• **What you need to do**:
According to the press release below, how many speakers addressed the Security Council in its open debate on humanitarian aspects of issues before the Council?

For information only - not an official document.
Press Release No:   UNIS/SC/1192
Release Date:   10 March 2000
 Twenty-nine Speakers Address Security Council in Day-long Debate
On Humanitarian Aspects of Issues before Council

Secretary-General Says Far Too Many Peace Agreements
Collapse from Lack of Post-Conflict Resources to Foster Recovery

 NEW YORK, 9 March (UN Headquarters) -- Secretary-General Kofi Annan told the Security Council this morning that far too many peace agreements collapsed before they were implemented, and far too many States lapsed back into conflict, in part because there were not enough resources to foster post-conflict recovery and stability.

 One of 29 speakers to address the Council in its open debate on humanitarian aspects of issues before the Council, the Secretary-General said the Council must find ways to avoid that tragic and wasteful pattern of events.  The Council could strengthen its support for humanitarian action by pressing Member States to fully commit to financing humanitarian programmes.  It could include provisions for financing early post-conflict reconstruction in peacekeeping mandates, and it could address the gaps between the provision of humanitarian assistance and longer-term reconstruction and development as a consequence of funding gaps.

 Mr. Annan added that the humanitarian imperative was sacred but there was also a humanitarian dilemma, whereby the international community was often forced to provide food and clothing not only to victims of conflict but also its architects.  That same dilemma often allowed combatants to use humanitarian aid and its recipients as tools in war.  However, those factors had made the global humanitarian mission more, not less, important.

• **Information supplied**:
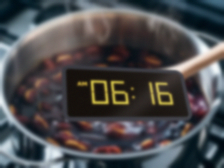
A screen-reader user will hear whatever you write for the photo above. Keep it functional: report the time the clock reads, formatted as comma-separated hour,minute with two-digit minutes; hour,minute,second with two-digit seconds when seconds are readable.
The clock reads 6,16
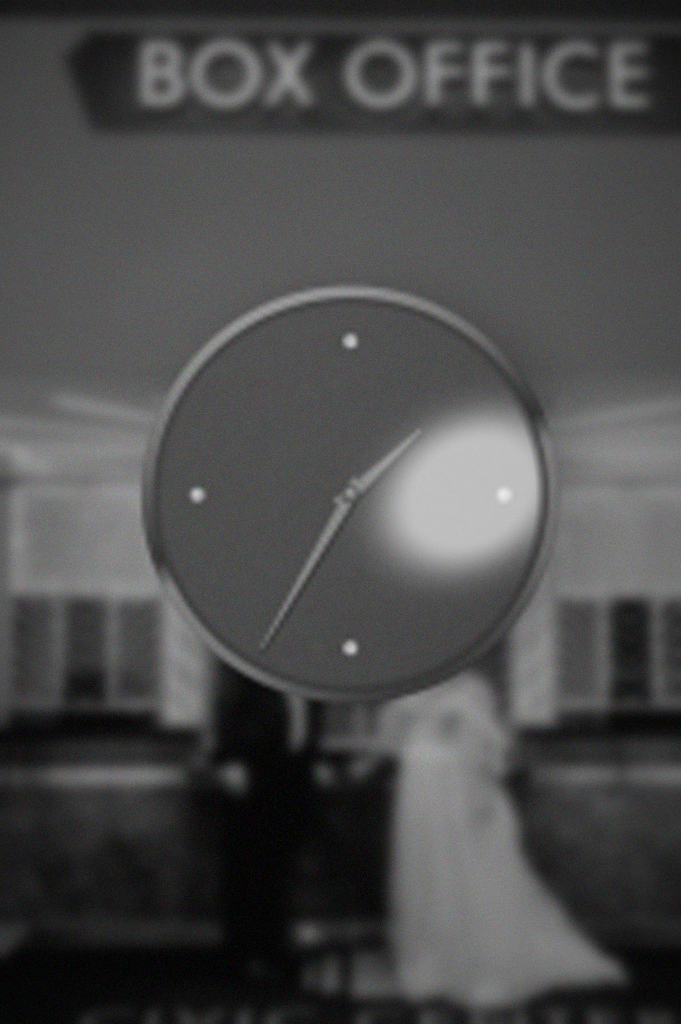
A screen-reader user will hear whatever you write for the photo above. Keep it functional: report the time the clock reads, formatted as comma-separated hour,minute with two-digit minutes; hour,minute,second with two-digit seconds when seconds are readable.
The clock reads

• **Solution**:
Twenty-nine speakers addressed the Council.